Enfin pour compléter cette énumération, plus tardivement les marranes débarquent en Hollande, en pays protestant. Il est hors de question de garder la religion catholique, le conflit entre catholiques et protestants est à son paroxysme. Ils reviennent massivement au judaïsme. A Anvers se regroupent les artisans tailleurs de diamant et de pierres précieuses. On peut présumer qu’ils ont apporté avec eux une part de leur stock de pierres, de faible encombrement et facile à dissimuler. Ils sont à l’origine de l’industrie diamantaire d’Anvers.[5]
Une fois la Reconquista achevée en Espagne, les Espagnols et les Portugais attaquent les côtes Maghrébines pour combattre les corsaires maghrébins mais aussi occuper les ports commerciaux.
Les Portugais occupent Ceuta en 1415, pour la rétrocéder plus tard aux Espagnols, puis Tanger. Oran est conquise en 1509 et restera occupée par les Espagnols jusqu’en 1792. Les Espagnols construisent en 1510 une forteresse appelée Penon sur les îles de la rade d’Alger.
Les relations du Maghreb et de l’Afrique subsaharienne
Jusqu’à présent nous avons omis de parler des relations interafricaines, il est grand temps d’y remédier. Du VIIème au XIVème siècles, les seules sources disponibles sur l’Afrique subsaharienne sont arabes. Les Maghrébins ont le monopole du commerce avec l’Afrique de l’Ouest et celle du centre. Les liaisons sont exclusivement terrestres, et le commerce est caravanier.

Données sources
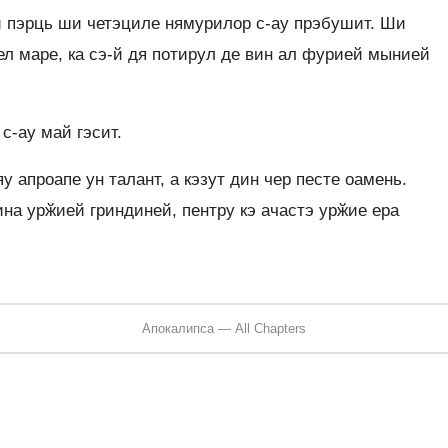
й пэрць ши четэциле нямурилор с-ау прэбушит. Ши
л маре, ка сэ-й дя потирул де вин ал фурией мынией
с-ау май гэсит.
 апроапе ун талант, а кэзут дин чер песте оамень.
на урӂией гриндиней, пентру кэ ачастэ урӂие ера
Апокалипса — All Chapters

-- Énoncé 1 --
Répondez à ces questions d'après le texte extrait :
(a) Dans quelle ville se regroupent les artisans tailleurs de diamant et de pierres précieuses ?
(b) En quelle année Oran est-elle conquise, et jusqu'en quelle année reste-t-elle occupée par les Espagnols ?
(c) Du VIIème au XIVème siècles, de quelle origine sont les seules sources disponibles sur l'Afrique subsaharienne ?
-- Énoncé 2 --
Pour chaque affirmation, dites si elle concorde avec le texte extrait, en citant les mots qui tranchent :
(a) En 1510, les Espagnols bâtissent une forteresse sur les îles de la rade d'Alger.
(b) Les liaisons du Maghreb avec l'Afrique de l'Ouest passent en partie par la mer.
(c) Une fois en Hollande, les marranes conservent la religion catholique.

-- Réponse 1 --
(a) À Anvers.
(b) Oran est conquise en 1509 et reste occupée par les Espagnols jusqu'en 1792.
(c) Elles sont arabes.

-- Réponse 2 --
(a) Oui : « Les Espagnols construisent en 1510 une forteresse appelée Penon sur les îles de la rade d’Alger. »
(b) Non : « Les liaisons sont exclusivement terrestres »
(c) Non : « Il est hors de question de garder la religion catholique »